In 1751, after the Bristol porcelain factory had closed, Dr John Wall and William Davies, who had been involved in this previous venture, established a soft-paste porcelain business in Worcester.

The company went through several distinct periods:

Dr Wall Period – 1751 to 1783. The whole of the first production period is referred to as ‘Dr Wall’ even though he did not take charge until 1772. He was still in a partnership with William Davies, who kept the company running even after the retirement of Dr Wall in 1774. In 1783 it was sold to a merchant named Thomas Flight.

Flight Period – 1783 to 1792. Thomas Flight acquired the business with the intention that it would be run by his two sons, Josiah and Joseph. They opened a shop in London in 1788 at the suggestion of King George III, and in 1789 they gained the Royal Warrant.

Flight & Barr Period – 1792 to 1807. Josiah and Joseph were joined by Martin Barr, which prompted a name change.

Barr, Flight & Barr Period – 1807 to 1813.

Flight, Barr & Barr Period – 1813 to 1840.

Chamberlain Worcester Period – 1840 to 1852. Robert Chamberlain began as a decorator under Dr Wall and decorated porcelain provided by Caughley in Shropshire. He started his firm in 1783 and after a period of great success, he took over Flight, Barr & Barr in 1840.

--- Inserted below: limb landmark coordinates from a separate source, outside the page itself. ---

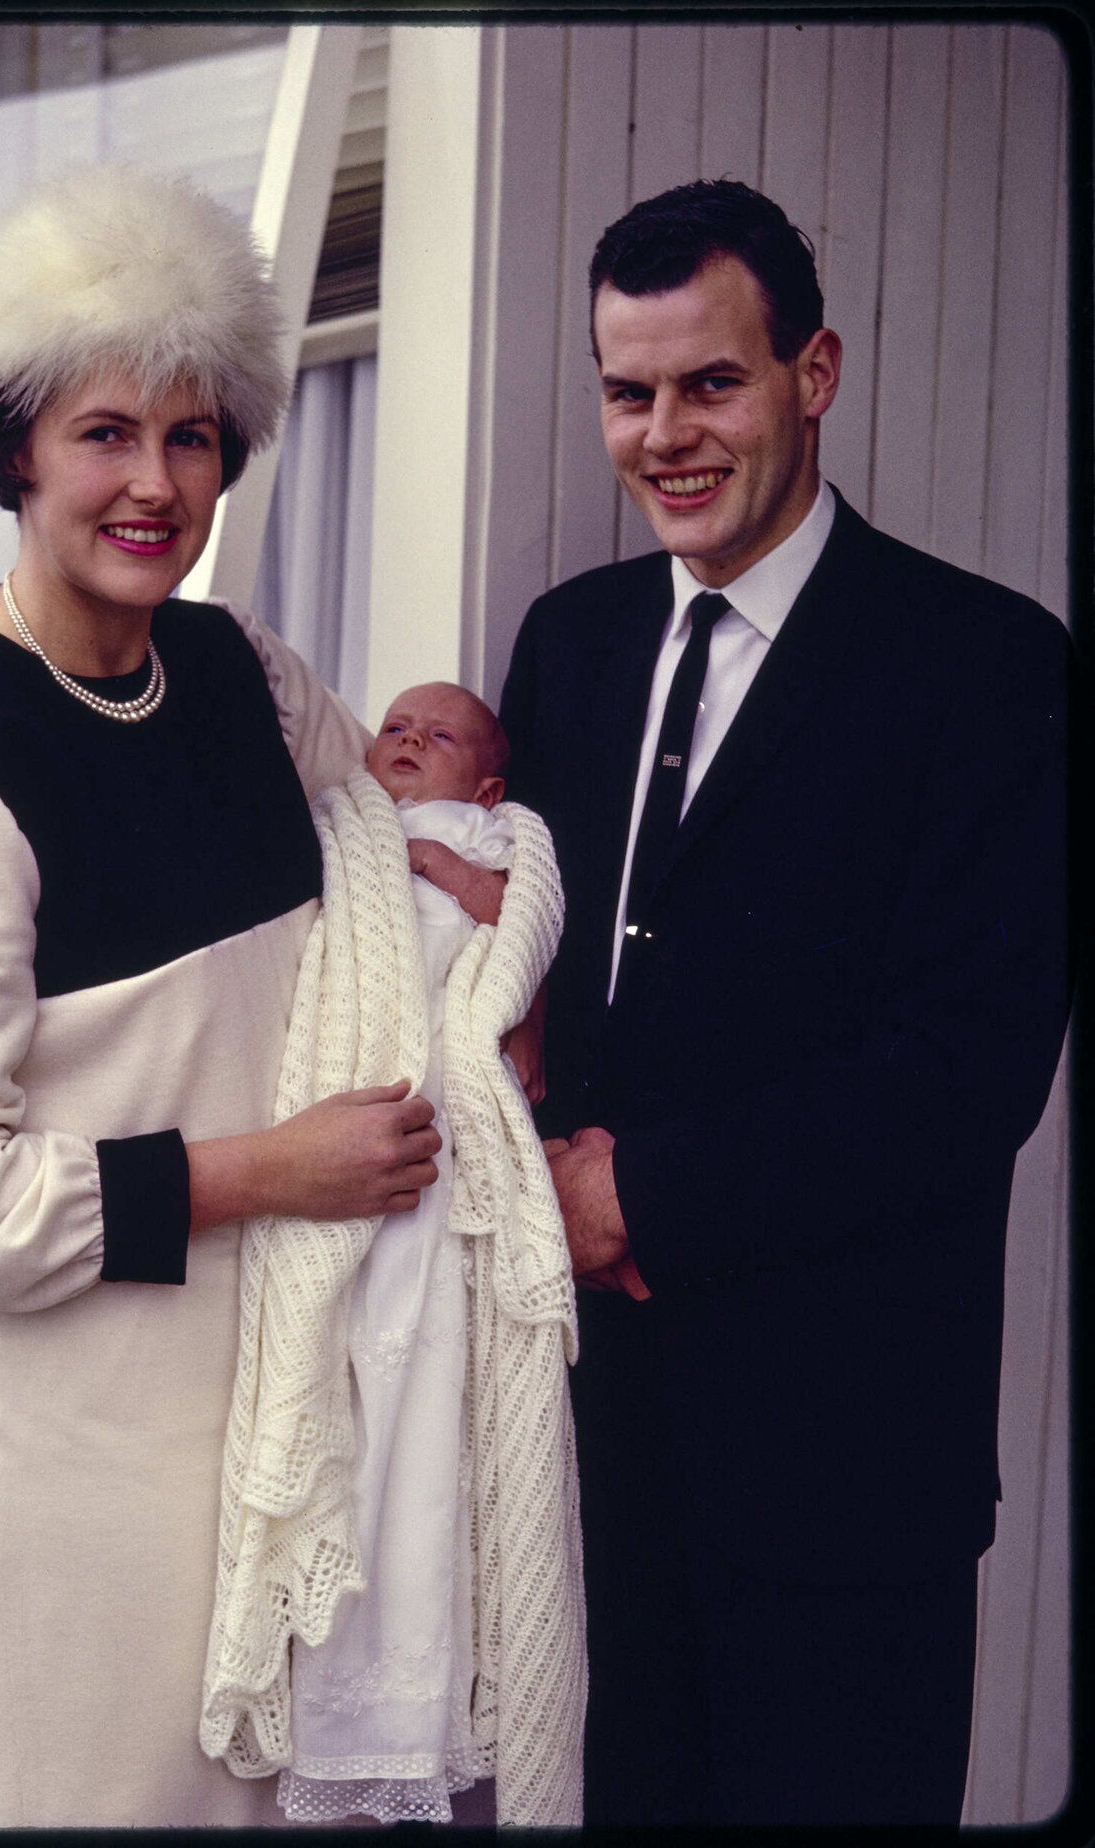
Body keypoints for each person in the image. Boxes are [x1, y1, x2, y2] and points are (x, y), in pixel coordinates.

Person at [0, 161, 444, 1829]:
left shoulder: (247, 679)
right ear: (14, 446)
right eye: (106, 431)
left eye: (192, 435)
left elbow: (402, 869)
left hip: (288, 1408)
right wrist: (269, 1168)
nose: (154, 481)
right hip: (94, 1468)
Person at [497, 178, 1072, 1827]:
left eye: (711, 382)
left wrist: (636, 1191)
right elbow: (521, 982)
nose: (664, 432)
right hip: (591, 1460)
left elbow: (959, 1076)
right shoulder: (571, 643)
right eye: (628, 390)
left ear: (812, 371)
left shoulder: (987, 667)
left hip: (844, 1481)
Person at [200, 683, 586, 1826]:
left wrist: (475, 892)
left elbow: (525, 936)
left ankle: (397, 1711)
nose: (408, 743)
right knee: (338, 1411)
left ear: (489, 785)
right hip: (344, 1120)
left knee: (418, 1426)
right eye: (395, 730)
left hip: (436, 1151)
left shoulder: (499, 840)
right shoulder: (343, 825)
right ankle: (332, 1699)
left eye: (442, 735)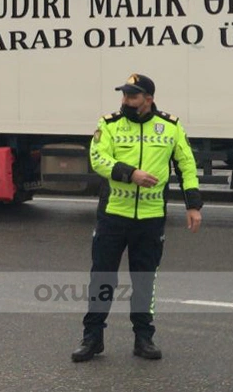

Kerr & Binns (W. H. Kerr & Co.) Period – 1852 to 1862. New partners Lilly and Kerr had joined the firm in 1850 and by 1852 so had R. W. Kerr.

Worcester Royal Porcelain Company Ltd – 1862 to 1976. After an intense period of consolidation and modernisation, and following the retirement of William Henry Kerr, the Worcester Royal Porcelain Company was formed.

In 1976 the company was merged with Spode but owing to increased competition from abroad, operations were scaled back, and some production moved overseas. A series of redundancies from 2003 to 2006 saw the workforce decrease, and by November 2008 the company went into administration.

In April 2009, the intellectual property and trade names of Royal Worcester and Spode were acquired by Portmeirion Potteries, which subsequently changed its name to the Portmeirion Group to reflect this merger.